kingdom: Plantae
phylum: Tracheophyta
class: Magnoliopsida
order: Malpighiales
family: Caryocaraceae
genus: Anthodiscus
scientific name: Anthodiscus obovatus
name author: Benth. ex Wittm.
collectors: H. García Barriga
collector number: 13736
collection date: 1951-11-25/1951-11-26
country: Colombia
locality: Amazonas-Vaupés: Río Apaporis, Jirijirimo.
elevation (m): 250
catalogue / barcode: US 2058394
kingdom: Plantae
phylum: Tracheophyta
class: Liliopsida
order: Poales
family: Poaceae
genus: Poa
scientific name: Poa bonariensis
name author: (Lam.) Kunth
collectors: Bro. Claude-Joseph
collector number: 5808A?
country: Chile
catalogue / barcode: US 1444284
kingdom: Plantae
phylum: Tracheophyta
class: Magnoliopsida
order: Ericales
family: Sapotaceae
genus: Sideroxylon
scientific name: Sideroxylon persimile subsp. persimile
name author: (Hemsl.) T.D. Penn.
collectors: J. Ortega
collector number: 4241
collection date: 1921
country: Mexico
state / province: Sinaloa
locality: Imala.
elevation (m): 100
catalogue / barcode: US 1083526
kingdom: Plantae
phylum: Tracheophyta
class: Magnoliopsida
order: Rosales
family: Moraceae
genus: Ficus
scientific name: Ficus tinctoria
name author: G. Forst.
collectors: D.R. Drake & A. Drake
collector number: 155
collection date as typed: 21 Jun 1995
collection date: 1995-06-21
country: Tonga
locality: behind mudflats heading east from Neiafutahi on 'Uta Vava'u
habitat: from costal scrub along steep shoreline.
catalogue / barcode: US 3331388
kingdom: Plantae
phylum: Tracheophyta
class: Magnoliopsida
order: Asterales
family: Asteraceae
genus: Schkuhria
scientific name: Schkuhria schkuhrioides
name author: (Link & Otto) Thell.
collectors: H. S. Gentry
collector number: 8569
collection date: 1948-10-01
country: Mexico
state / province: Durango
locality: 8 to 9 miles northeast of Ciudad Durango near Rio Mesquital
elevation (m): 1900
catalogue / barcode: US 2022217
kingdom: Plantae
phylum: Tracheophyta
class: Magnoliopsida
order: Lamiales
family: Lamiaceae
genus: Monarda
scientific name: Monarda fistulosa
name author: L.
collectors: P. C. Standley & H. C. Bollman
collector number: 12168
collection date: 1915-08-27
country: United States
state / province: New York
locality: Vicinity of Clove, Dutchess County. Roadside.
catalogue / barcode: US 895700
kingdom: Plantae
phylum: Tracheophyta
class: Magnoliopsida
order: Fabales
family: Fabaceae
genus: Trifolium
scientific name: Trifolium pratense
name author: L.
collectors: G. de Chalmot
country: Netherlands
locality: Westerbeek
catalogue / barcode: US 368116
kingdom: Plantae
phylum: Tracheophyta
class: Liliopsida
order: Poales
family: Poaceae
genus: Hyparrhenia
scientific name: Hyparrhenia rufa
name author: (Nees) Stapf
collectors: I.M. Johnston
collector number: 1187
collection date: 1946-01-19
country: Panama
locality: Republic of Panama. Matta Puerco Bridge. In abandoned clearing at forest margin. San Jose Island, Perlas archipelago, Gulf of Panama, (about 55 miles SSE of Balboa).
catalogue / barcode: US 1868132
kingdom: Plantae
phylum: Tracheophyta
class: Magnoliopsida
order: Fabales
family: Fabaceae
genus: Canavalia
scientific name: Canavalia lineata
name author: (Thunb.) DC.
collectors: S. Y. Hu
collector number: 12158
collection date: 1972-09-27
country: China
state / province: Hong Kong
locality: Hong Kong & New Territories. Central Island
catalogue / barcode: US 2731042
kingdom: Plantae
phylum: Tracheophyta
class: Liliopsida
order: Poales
______________________________
*Exercise brief*:
Reproduce all the entries above, replacing each "collector number" with "field number" and keeping everything else the same.

*Written answer*:
kingdom: Plantae
phylum: Tracheophyta
class: Magnoliopsida
order: Malpighiales
family: Caryocaraceae
genus: Anthodiscus
scientific name: Anthodiscus obovatus
name author: Benth. ex Wittm.
collectors: H. García Barriga
field number: 13736
collection date: 1951-11-25/1951-11-26
country: Colombia
locality: Amazonas-Vaupés: Río Apaporis, Jirijirimo.
elevation (m): 250
catalogue / barcode: US 2058394
kingdom: Plantae
phylum: Tracheophyta
class: Liliopsida
order: Poales
family: Poaceae
genus: Poa
scientific name: Poa bonariensis
name author: (Lam.) Kunth
collectors: Bro. Claude-Joseph
field number: 5808A?
country: Chile
catalogue / barcode: US 1444284
kingdom: Plantae
phylum: Tracheophyta
class: Magnoliopsida
order: Ericales
family: Sapotaceae
genus: Sideroxylon
scientific name: Sideroxylon persimile subsp. persimile
name author: (Hemsl.) T.D. Penn.
collectors: J. Ortega
field number: 4241
collection date: 1921
country: Mexico
state / province: Sinaloa
locality: Imala.
elevation (m): 100
catalogue / barcode: US 1083526
kingdom: Plantae
phylum: Tracheophyta
class: Magnoliopsida
order: Rosales
family: Moraceae
genus: Ficus
scientific name: Ficus tinctoria
name author: G. Forst.
collectors: D.R. Drake & A. Drake
field number: 155
collection date as typed: 21 Jun 1995
collection date: 1995-06-21
country: Tonga
locality: behind mudflats heading east from Neiafutahi on 'Uta Vava'u
habitat: from costal scrub along steep shoreline.
catalogue / barcode: US 3331388
kingdom: Plantae
phylum: Tracheophyta
class: Magnoliopsida
order: Asterales
family: Asteraceae
genus: Schkuhria
scientific name: Schkuhria schkuhrioides
name author: (Link & Otto) Thell.
collectors: H. S. Gentry
field number: 8569
collection date: 1948-10-01
country: Mexico
state / province: Durango
locality: 8 to 9 miles northeast of Ciudad Durango near Rio Mesquital
elevation (m): 1900
catalogue / barcode: US 2022217
kingdom: Plantae
phylum: Tracheophyta
class: Magnoliopsida
order: Lamiales
family: Lamiaceae
genus: Monarda
scientific name: Monarda fistulosa
name author: L.
collectors: P. C. Standley & H. C. Bollman
field number: 12168
collection date: 1915-08-27
country: United States
state / province: New York
locality: Vicinity of Clove, Dutchess County. Roadside.
catalogue / barcode: US 895700
kingdom: Plantae
phylum: Tracheophyta
class: Magnoliopsida
order: Fabales
family: Fabaceae
genus: Trifolium
scientific name: Trifolium pratense
name author: L.
collectors: G. de Chalmot
country: Netherlands
locality: Westerbeek
catalogue / barcode: US 368116
kingdom: Plantae
phylum: Tracheophyta
class: Liliopsida
order: Poales
family: Poaceae
genus: Hyparrhenia
scientific name: Hyparrhenia rufa
name author: (Nees) Stapf
collectors: I.M. Johnston
field number: 1187
collection date: 1946-01-19
country: Panama
locality: Republic of Panama. Matta Puerco Bridge. In abandoned clearing at forest margin. San Jose Island, Perlas archipelago, Gulf of Panama, (about 55 miles SSE of Balboa).
catalogue / barcode: US 1868132
kingdom: Plantae
phylum: Tracheophyta
class: Magnoliopsida
order: Fabales
family: Fabaceae
genus: Canavalia
scientific name: Canavalia lineata
name author: (Thunb.) DC.
collectors: S. Y. Hu
field number: 12158
collection date: 1972-09-27
country: China
state / province: Hong Kong
locality: Hong Kong & New Territories. Central Island
catalogue / barcode: US 2731042
kingdom: Plantae
phylum: Tracheophyta
class: Liliopsida
order: Poales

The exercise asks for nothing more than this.